Com a confirmação das irregularidades, o governo federal determinou o recolhimento imediato do lote no mercado.

Além do problema na composição, os fiscais também encontraram inconsistências cadastrais envolvendo a empresa responsável pela importação e comercialização do produto. Conforme o ministério, o endereço e o Cadastro Nacional da Pessoa Jurídica (CNPJ) informados nos rótulos e documentos fiscais não foram localizados nem confirmados durante a investigação.

A empresa chegou a ser notificada oficialmente pela fiscalização em São Paulo, mas não apresentou defesa ou esclarecimentos dentro do prazo previsto. O caso seguirá para processo administrativo.

Em nota, a Secretaria de Defesa Agropecuária classificou a comercialização do lote como infração grave. O ministério alertou que supermercados, atacadistas e outros estabelecimentos que mantiverem o produto à venda poderão ser responsabilizados.

O governo orienta os consumidores a interromperem imediatamente o uso do azeite e procurarem o local da compra para solicitar substituição do produto ou devolução do dinheiro, conforme prevê o Código de Defesa do Consumidor.
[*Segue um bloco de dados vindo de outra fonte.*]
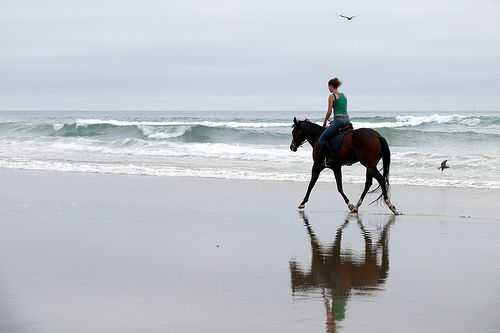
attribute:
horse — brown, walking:
[274, 117, 394, 187]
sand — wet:
[219, 193, 308, 235]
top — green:
[331, 90, 351, 115]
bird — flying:
[333, 6, 359, 27]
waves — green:
[110, 121, 245, 148]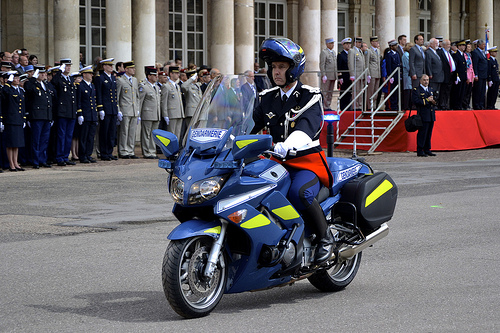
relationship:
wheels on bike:
[161, 234, 230, 321] [138, 59, 401, 314]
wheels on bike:
[151, 234, 231, 321] [138, 59, 401, 314]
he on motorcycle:
[245, 36, 338, 265] [131, 69, 402, 325]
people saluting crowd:
[323, 37, 484, 152] [9, 57, 179, 152]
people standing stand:
[342, 33, 484, 93] [334, 105, 484, 155]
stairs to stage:
[325, 67, 407, 152] [332, 109, 484, 150]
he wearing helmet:
[245, 36, 338, 265] [257, 28, 308, 72]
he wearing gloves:
[245, 36, 338, 265] [273, 126, 308, 155]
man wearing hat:
[335, 32, 361, 105] [336, 35, 354, 46]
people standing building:
[2, 44, 207, 164] [3, 6, 483, 126]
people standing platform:
[329, 29, 481, 101] [335, 102, 484, 153]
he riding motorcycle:
[245, 36, 338, 265] [131, 69, 402, 325]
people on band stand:
[328, 28, 482, 108] [323, 110, 484, 148]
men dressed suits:
[115, 58, 212, 157] [119, 73, 143, 150]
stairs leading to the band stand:
[325, 67, 407, 152] [323, 110, 484, 148]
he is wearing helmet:
[245, 36, 338, 265] [258, 31, 307, 87]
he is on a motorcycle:
[247, 45, 341, 268] [150, 70, 400, 318]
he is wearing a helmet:
[245, 36, 338, 265] [257, 31, 310, 81]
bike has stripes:
[152, 74, 400, 321] [198, 175, 397, 235]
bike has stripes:
[152, 74, 400, 321] [235, 134, 264, 148]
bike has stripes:
[152, 74, 400, 321] [153, 130, 171, 146]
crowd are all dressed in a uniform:
[0, 52, 221, 170] [6, 57, 219, 163]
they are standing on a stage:
[320, 33, 484, 109] [321, 104, 484, 152]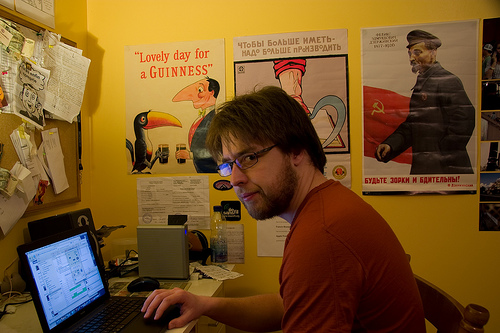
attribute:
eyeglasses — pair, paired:
[215, 155, 256, 172]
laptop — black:
[24, 235, 160, 329]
O episódio reacende o alerta sobre fraudes no mercado de azeites no Brasil. Nos últimos anos, operações do Ministério da Agricultura e Pecuária e da Agência Nacional de Vigilância Sanitária intensificaram fiscalizações após o aumento da circulação de produtos adulterados vendidos como azeite extravirgem.

Para evitar problemas, o ministério recomenda que consumidores desconfiem de preços muito abaixo da média do mercado, observem se o produto é vendido em embalagem de vidro escuro e verifiquem a data de envase.

Outra orientação é consultar listas oficiais de produtos apreendidos ou considerados irregulares divulgadas pelos órgãos de fiscalização.